Agitate or Collaborate? How can you tell?

A shepherd was herding his flocks in a remote pasture when suddenly a brand new Jeep Cherokee advanced out of a dust cloud towards him. The driver, a young man in a Armani suit, Gucci shoes, Oakley sunglasses and a Polo tie leaned out of the window and asked our shepherd: “If I can tell you exactly how many sheep you have in your flock, will you give me one?”

The shepherd looks at the yuppie, then at his peacefully grazing flock and calmly answers “sure!”

The yuppie parks the car, whips out his notebook, connects to the net through a cellular card, surfs to a NASA page on the Internet where he calls up a GPS satellite navigation system, scans the area, opens up a database and some 60 Excel spreadsheets with complex formulas.

Finally, he prints out a 150 page report on his hi-tech miniaturized printer, turns around to the shepherd and says: “You have here exactly 1,586 sheep!” “That is correct, take one of the sheep” says the shepherd. He watches the young man select an animal and bundle it into his Cherokee.

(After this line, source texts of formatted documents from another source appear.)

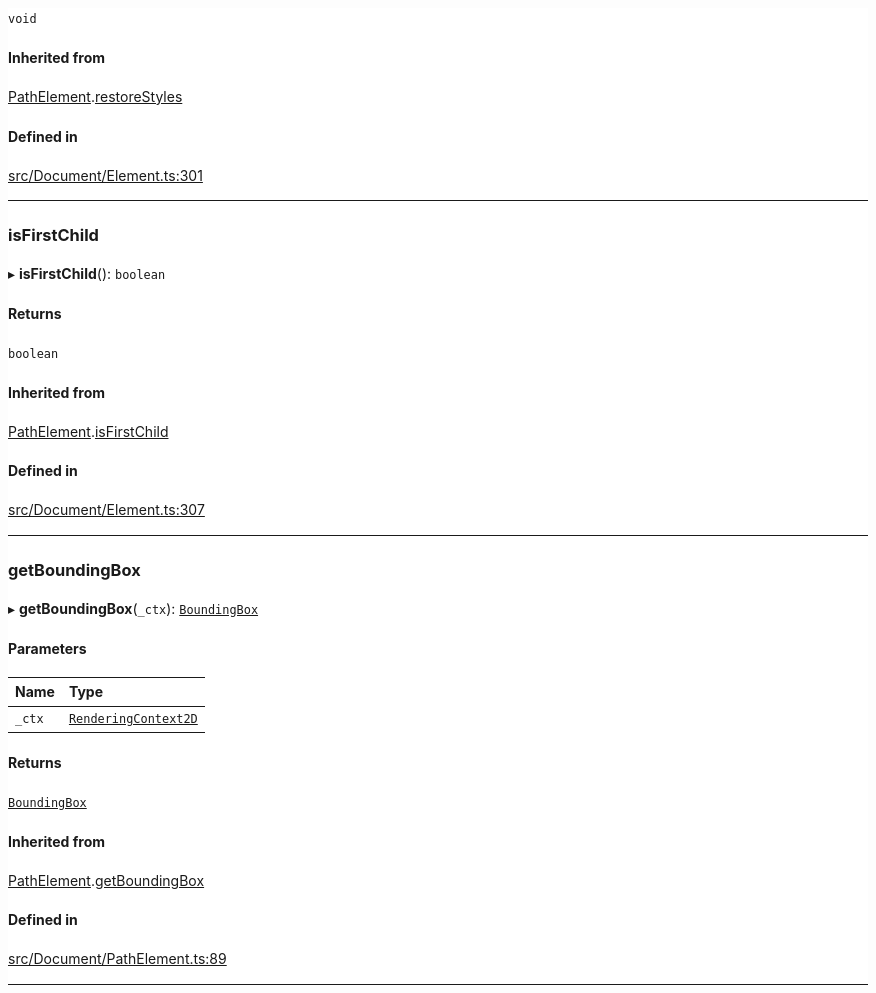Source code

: `void`

#### Inherited from

[PathElement](PathElement.md).[restoreStyles](PathElement.md#restorestyles)

#### Defined in

[src/Document/Element.ts:301](https://github.com/canvg/canvg/blob/5c58ee8/src/Document/Element.ts#L301)

___

### isFirstChild

▸ **isFirstChild**(): `boolean`

#### Returns

`boolean`

#### Inherited from

[PathElement](PathElement.md).[isFirstChild](PathElement.md#isfirstchild)

#### Defined in

[src/Document/Element.ts:307](https://github.com/canvg/canvg/blob/5c58ee8/src/Document/Element.ts#L307)

___

### getBoundingBox

▸ **getBoundingBox**(`_ctx`): [`BoundingBox`](BoundingBox.md)

#### Parameters

| Name | Type |
| :------ | :------ |
| `_ctx` | [`RenderingContext2D`](../#renderingcontext2d) |

#### Returns

[`BoundingBox`](BoundingBox.md)

#### Inherited from

[PathElement](PathElement.md).[getBoundingBox](PathElement.md#getboundingbox)

#### Defined in

[src/Document/PathElement.ts:89](https://github.com/canvg/canvg/blob/5c58ee8/src/Document/PathElement.ts#L89)

___
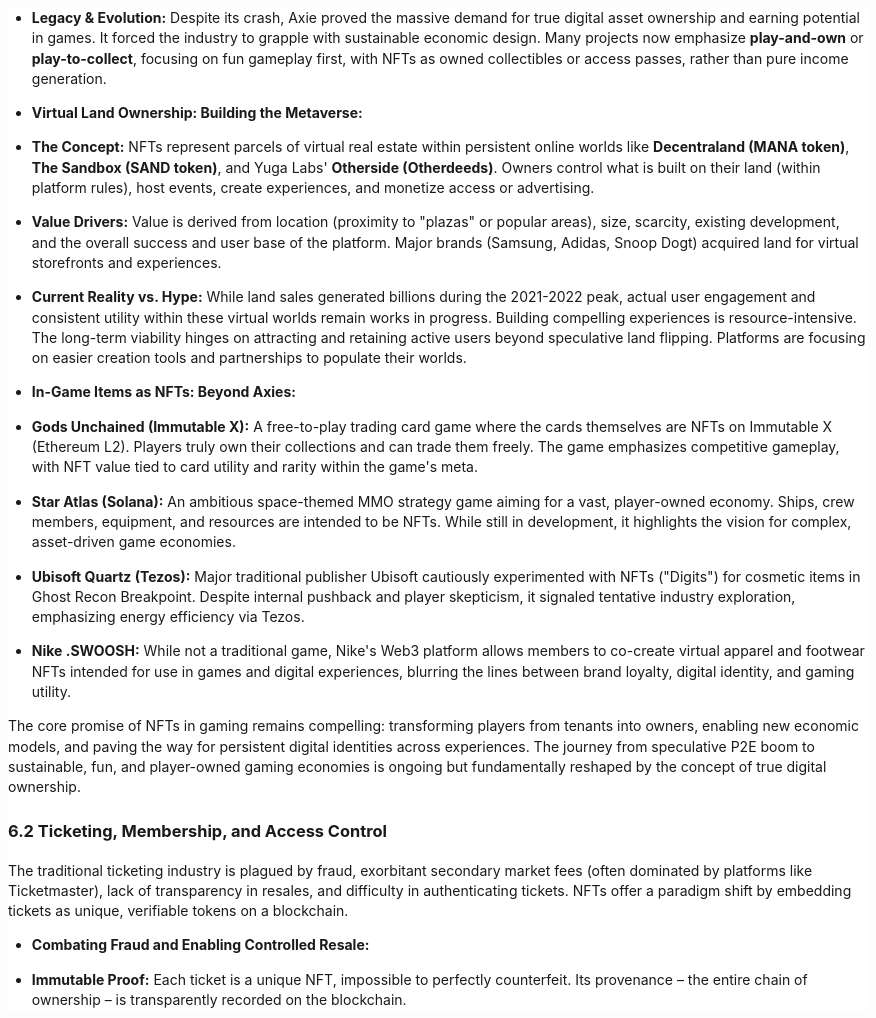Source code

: *   **Legacy & Evolution:** Despite its crash, Axie proved the massive demand for true digital asset ownership and earning potential in games. It forced the industry to grapple with sustainable economic design. Many projects now emphasize **play-and-own** or **play-to-collect**, focusing on fun gameplay first, with NFTs as owned collectibles or access passes, rather than pure income generation.

*   **Virtual Land Ownership: Building the Metaverse:**

*   **The Concept:** NFTs represent parcels of virtual real estate within persistent online worlds like **Decentraland (MANA token)**, **The Sandbox (SAND token)**, and Yuga Labs' **Otherside (Otherdeeds)**. Owners control what is built on their land (within platform rules), host events, create experiences, and monetize access or advertising.

*   **Value Drivers:** Value is derived from location (proximity to "plazas" or popular areas), size, scarcity, existing development, and the overall success and user base of the platform. Major brands (Samsung, Adidas, Snoop Dogt) acquired land for virtual storefronts and experiences.

*   **Current Reality vs. Hype:** While land sales generated billions during the 2021-2022 peak, actual user engagement and consistent utility within these virtual worlds remain works in progress. Building compelling experiences is resource-intensive. The long-term viability hinges on attracting and retaining active users beyond speculative land flipping. Platforms are focusing on easier creation tools and partnerships to populate their worlds.

*   **In-Game Items as NFTs: Beyond Axies:**

*   **Gods Unchained (Immutable X):** A free-to-play trading card game where the cards themselves are NFTs on Immutable X (Ethereum L2). Players truly own their collections and can trade them freely. The game emphasizes competitive gameplay, with NFT value tied to card utility and rarity within the game's meta.

*   **Star Atlas (Solana):** An ambitious space-themed MMO strategy game aiming for a vast, player-owned economy. Ships, crew members, equipment, and resources are intended to be NFTs. While still in development, it highlights the vision for complex, asset-driven game economies.

*   **Ubisoft Quartz (Tezos):** Major traditional publisher Ubisoft cautiously experimented with NFTs ("Digits") for cosmetic items in Ghost Recon Breakpoint. Despite internal pushback and player skepticism, it signaled tentative industry exploration, emphasizing energy efficiency via Tezos.

*   **Nike .SWOOSH:** While not a traditional game, Nike's Web3 platform allows members to co-create virtual apparel and footwear NFTs intended for use in games and digital experiences, blurring the lines between brand loyalty, digital identity, and gaming utility.

The core promise of NFTs in gaming remains compelling: transforming players from tenants into owners, enabling new economic models, and paving the way for persistent digital identities across experiences. The journey from speculative P2E boom to sustainable, fun, and player-owned gaming economies is ongoing but fundamentally reshaped by the concept of true digital ownership.

### 6.2 Ticketing, Membership, and Access Control

The traditional ticketing industry is plagued by fraud, exorbitant secondary market fees (often dominated by platforms like Ticketmaster), lack of transparency in resales, and difficulty in authenticating tickets. NFTs offer a paradigm shift by embedding tickets as unique, verifiable tokens on a blockchain.

*   **Combating Fraud and Enabling Controlled Resale:**

*   **Immutable Proof:** Each ticket is a unique NFT, impossible to perfectly counterfeit. Its provenance – the entire chain of ownership – is transparently recorded on the blockchain.
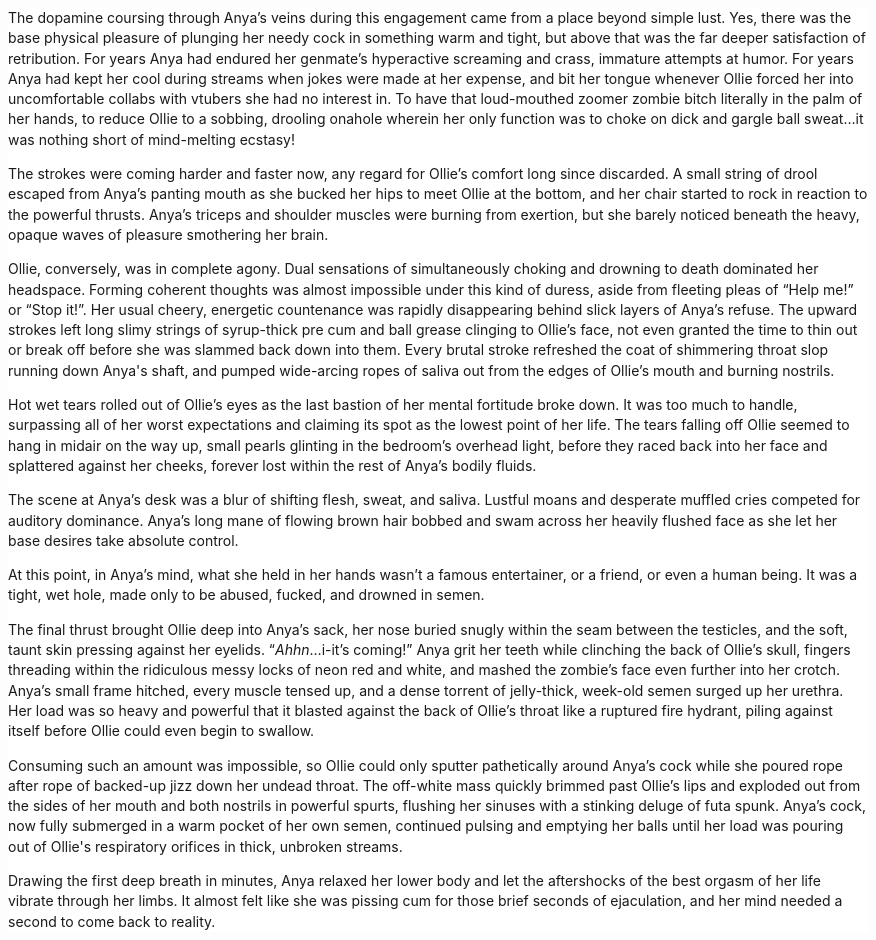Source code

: The dopamine coursing through Anya’s veins during this engagement came from a place beyond simple lust. Yes, there was the base physical pleasure of plunging her needy cock in something warm and tight, but above that was the far deeper satisfaction of retribution. For years Anya had endured her genmate’s hyperactive screaming and crass, immature attempts at humor. For years Anya had kept her cool during streams when jokes were made at her expense, and bit her tongue whenever Ollie forced her into uncomfortable collabs with vtubers she had no interest in. To have that loud-mouthed zoomer zombie bitch literally in the palm of her hands, to reduce Ollie to a sobbing, drooling onahole wherein her only function was to choke on dick and gargle ball sweat…it was nothing short of mind-melting ecstasy!

The strokes were coming harder and faster now, any regard for Ollie’s comfort long since discarded. A small string of drool escaped from Anya’s panting mouth as she bucked her hips to meet Ollie at the bottom, and her chair started to rock in reaction to the powerful thrusts. Anya’s triceps and shoulder muscles were burning from exertion, but she barely noticed beneath the heavy, opaque waves of pleasure smothering her brain.

Ollie, conversely, was in complete agony. Dual sensations of simultaneously choking and drowning to death dominated her headspace. Forming coherent thoughts was almost impossible under this kind of duress, aside from fleeting pleas of “Help me!” or “Stop it!”. Her usual cheery, energetic countenance was rapidly disappearing behind slick layers of Anya’s refuse. The upward strokes left long slimy strings of syrup-thick pre cum and ball grease clinging to Ollie’s face, not even granted the time to thin out or break off before she was slammed back down into them. Every brutal stroke refreshed the coat of shimmering throat slop running down Anya's shaft, and pumped wide-arcing ropes of saliva out from the edges of Ollie’s mouth and burning nostrils.

Hot wet tears rolled out of Ollie’s eyes as the last bastion of her mental fortitude broke down. It was too much to handle, surpassing all of her worst expectations and claiming its spot as the lowest point of her life. The tears falling off Ollie seemed to hang in midair on the way up, small pearls glinting in the bedroom’s overhead light, before they raced back into her face and splattered against her cheeks, forever lost within the rest of Anya’s bodily fluids.

The scene at Anya’s desk was a blur of shifting flesh, sweat, and saliva. Lustful moans and desperate muffled cries competed for auditory dominance. Anya’s long mane of flowing brown hair bobbed and swam across her heavily flushed face as she let her base desires take absolute control.

At this point, in Anya’s mind, what she held in her hands wasn’t a famous entertainer, or a friend, or even a human being. It was a tight, wet hole, made only to be abused, fucked, and drowned in semen.

The final thrust brought Ollie deep into Anya’s sack, her nose buried snugly within the seam between the testicles, and the soft, taunt skin pressing against her eyelids. “*Ahhn*…i-it’s coming!” Anya grit her teeth while clinching the back of Ollie’s skull, fingers threading within the ridiculous messy locks of neon red and white, and mashed the zombie’s face even further into her crotch. Anya’s small frame hitched, every muscle tensed up, and a dense torrent of jelly-thick, week-old semen surged up her urethra. Her load was so heavy and powerful that it blasted against the back of Ollie’s throat like a ruptured fire hydrant, piling against itself before Ollie could even begin to swallow.

Consuming such an amount was impossible, so Ollie could only sputter pathetically around Anya’s cock while she poured rope after rope of backed-up jizz down her undead throat. The off-white mass quickly brimmed past Ollie’s lips and exploded out from the sides of her mouth and both nostrils in powerful spurts, flushing her sinuses with a stinking deluge of futa spunk. Anya’s cock, now fully submerged in a warm pocket of her own semen, continued pulsing and emptying her balls until her load was pouring out of Ollie's respiratory orifices in thick, unbroken streams.

Drawing the first deep breath in minutes, Anya relaxed her lower body and let the aftershocks of the best orgasm of her life vibrate through her limbs. It almost felt like she was pissing cum for those brief seconds of ejaculation, and her mind needed a second to come back to reality.
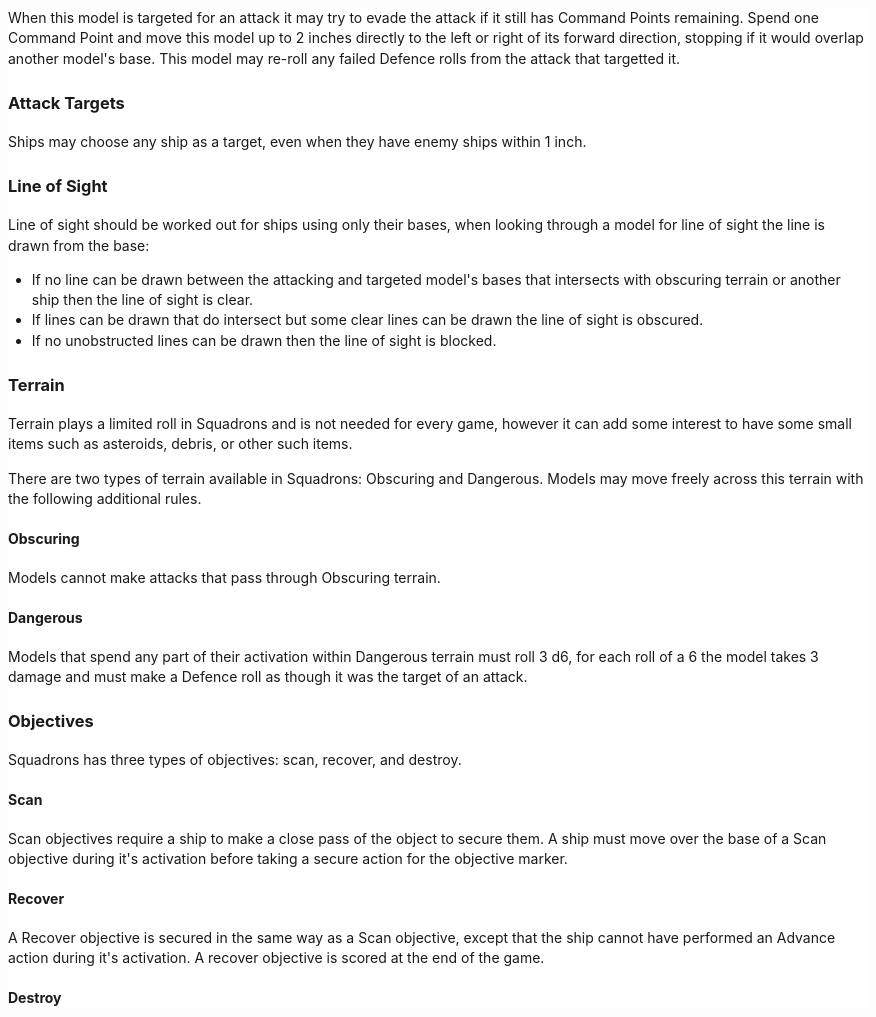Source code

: When this model is targeted for an attack it may try to evade the attack if it still has Command Points remaining. Spend one Command Point and move this model up to 2 inches directly to the left or right of its forward direction, stopping if it would overlap another model's base. This model may re-roll any failed Defence rolls from the attack that targetted it. 

### Attack Targets

Ships may choose any ship as a target, even when they have enemy ships within 1 inch.

### Line of Sight

Line of sight should be worked out for ships using only their bases, when looking through a model for line of sight the line is drawn from the base:

- If no line can be drawn between the attacking and targeted model's bases that intersects with obscuring terrain or another ship then the line of sight is clear.
- If lines can be drawn that do intersect but some clear lines can be drawn the line of sight is obscured.
- If no unobstructed lines can be drawn then the line of sight is blocked.

### Terrain

Terrain plays a limited roll in Squadrons and is not needed for every game, however it can add some interest to have some small items such as asteroids, debris, or other such items.

There are two types of terrain available in Squadrons: Obscuring and Dangerous. Models may move freely across this terrain with the following additional rules.

#### Obscuring

Models cannot make attacks that pass through Obscuring terrain.

#### Dangerous

Models that spend any part of their activation within Dangerous terrain must roll 3 d6, for each roll of a 6 the model takes 3 damage and must make a Defence roll as though it was the target of an attack.

### Objectives

Squadrons has three types of objectives: scan, recover, and destroy.

#### Scan

Scan objectives require a ship to make a close pass of the object to secure them. A ship must move over the base of a Scan objective during it's activation before taking a secure action for the objective marker.

#### Recover

A Recover objective is secured in the same way as a Scan objective, except that the ship cannot have performed an Advance action during it's activation. A recover objective is scored at the end of the game.

#### Destroy
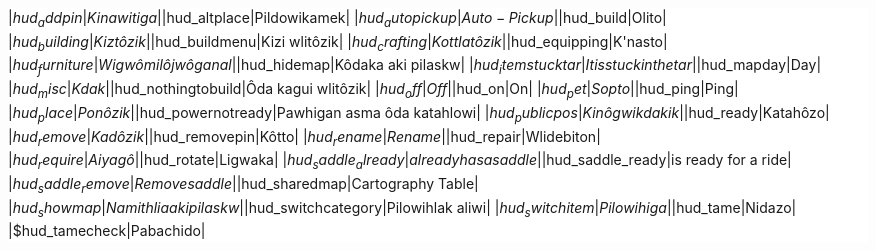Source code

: |$hud_addpin|Kinawitiga|
|$hud_altplace|Pildowikamek|
|$hud_autopickup|Auto-Pickup|
|$hud_build|Olito|
|$hud_building|Kiztôzik|
|$hud_buildmenu|Kizi wlitôzik|
|$hud_crafting|Kottlatôzik|
|$hud_equipping|K'nasto|
|$hud_furniture|Wigwômilôjwôganal|
|$hud_hidemap|Kôdaka aki pilaskw|
|$hud_itemstucktar|It is stuck in the tar|
|$hud_mapday|Day|
|$hud_misc|Kdak|
|$hud_nothingtobuild|Ôda kagui wlitôzik|
|$hud_off|Off|
|$hud_on|On|
|$hud_pet|Sopto|
|$hud_ping|Ping|
|$hud_place|Ponôzik|
|$hud_powernotready|Pawhigan asma ôda katahlowi|
|$hud_publicpos|Kinôgwi kdakik|
|$hud_ready|Katahôzo|
|$hud_remove|Kadôzik|
|$hud_removepin|Kôtto|
|$hud_rename|Rename|
|$hud_repair|Wlidebiton|
|$hud_require|Aiyagô|
|$hud_rotate|Ligwaka|
|$hud_saddle_already|already has a saddle|
|$hud_saddle_ready|is ready for a ride|
|$hud_saddle_remove|Remove saddle|
|$hud_sharedmap|Cartography Table|
|$hud_showmap|Namithlia aki pilaskw|
|$hud_switchcategory|Pilowihlak aliwi|
|$hud_switchitem|Pilowihiga|
|$hud_tame|Nidazo|
|$hud_tamecheck|Pabachido|
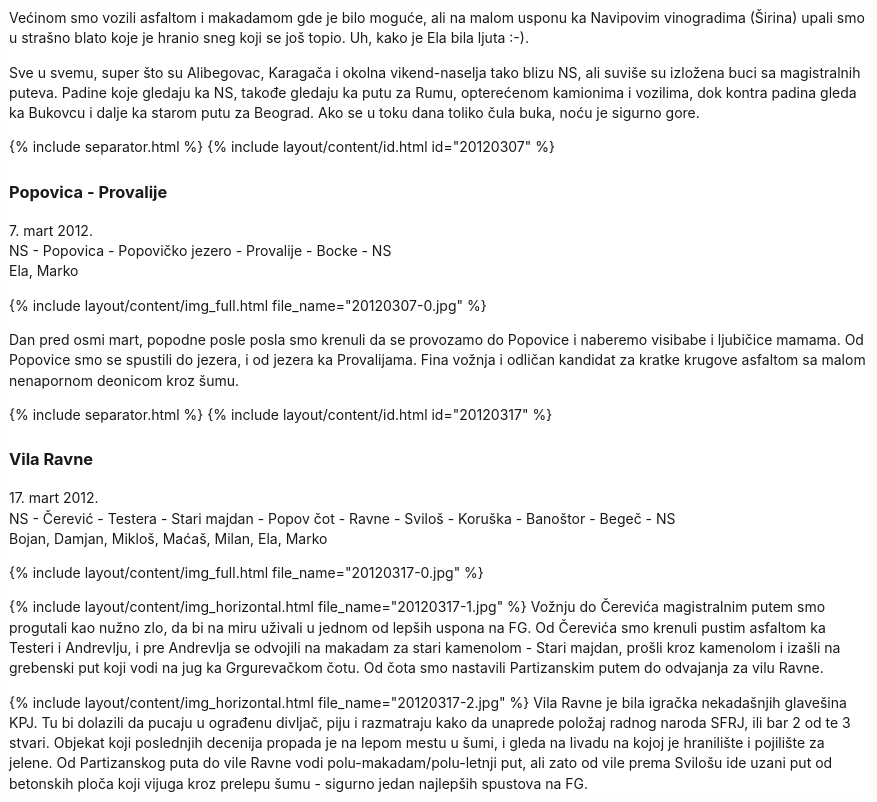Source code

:Većinom smo vozili asfaltom i makadamom gde je bilo moguće, ali na malom usponu ka Navipovim vinogradima (Širina) upali smo
u strašno blato koje je hranio sneg koji se još topio. Uh, kako je Ela bila ljuta :-).

Sve u svemu, super što su Alibegovac, Karagača i okolna vikend-naselja tako blizu NS, ali suviše su izložena buci sa magistralnih
puteva. Padine koje gledaju ka NS, takođe gledaju ka putu za Rumu, opterećenom kamionima i vozilima, dok kontra padina gleda ka
Bukovcu i dalje ka starom putu za Beograd. Ako se u toku dana toliko čula buka, noću je sigurno gore.


{% include separator.html %}
{% include layout/content/id.html id="20120307" %}
### Popovica - Provalije

7\. mart 2012.  
NS - Popovica - Popovičko jezero - Provalije - Bocke - NS  
Ela, Marko

{% include layout/content/img_full.html file_name="20120307-0.jpg" %}

Dan pred osmi mart, popodne posle posla smo krenuli da se provozamo do Popovice i naberemo visibabe i ljubičice mamama. 
Od Popovice smo se spustili do jezera, i od jezera ka Provalijama. Fina vožnja i odličan kandidat za kratke krugove asfaltom
sa malom nenapornom deonicom kroz šumu.


{% include separator.html %}
{% include layout/content/id.html id="20120317" %}
### Vila Ravne

17\. mart 2012.  
NS - Čerević - Testera - Stari majdan - Popov čot - Ravne - Sviloš - Koruška - Banoštor - Begeč - NS  
Bojan, Damjan, Mikloš, Maćaš, Milan, Ela, Marko

{% include layout/content/img_full.html file_name="20120317-0.jpg" %}

{% include layout/content/img_horizontal.html file_name="20120317-1.jpg" %}
Vožnju do Čerevića magistralnim putem smo progutali kao nužno zlo, da bi na miru uživali u jednom od lepših uspona na FG.
Od Čerevića smo krenuli pustim asfaltom ka Testeri i Andrevlju, i pre Andrevlja se odvojili na makadam za stari kamenolom -
Stari majdan, prošli kroz kamenolom i izašli na grebenski put koji vodi na jug ka Grgurevačkom čotu. Od čota smo nastavili
Partizanskim putem do odvajanja za vilu Ravne.

{% include layout/content/img_horizontal.html file_name="20120317-2.jpg" %}
Vila Ravne je bila igračka nekadašnjih glavešina KPJ. Tu bi dolazili da pucaju u ograđenu divljač, piju i razmatraju kako da unaprede položaj 
radnog naroda SFRJ, ili bar 2 od te 3 stvari. Objekat koji poslednjih decenija propada je na lepom mestu u šumi, i gleda 
na livadu na kojoj je hranilište i pojilište za jelene. Od Partizanskog puta do vile Ravne vodi polu-makadam/polu-letnji put,
ali zato od vile prema Svilošu ide uzani put od betonskih ploča koji vijuga kroz prelepu šumu - sigurno jedan najlepših 
spustova na FG.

Then the shepherd says: “If I can tell you exactly what your business is, will you give me my sheep back?” “Okay, why not!” answers the young man.

“You are a consultant” says the shepherd.

“That is correct” says the yuppie. “How did you guess that?”

“Easy” answers the shepherd. “You turn up here although nobody called you, you want to be paid for the answer to a question I already knew the solution of, and you don’t know anything about my business because you took my dog.”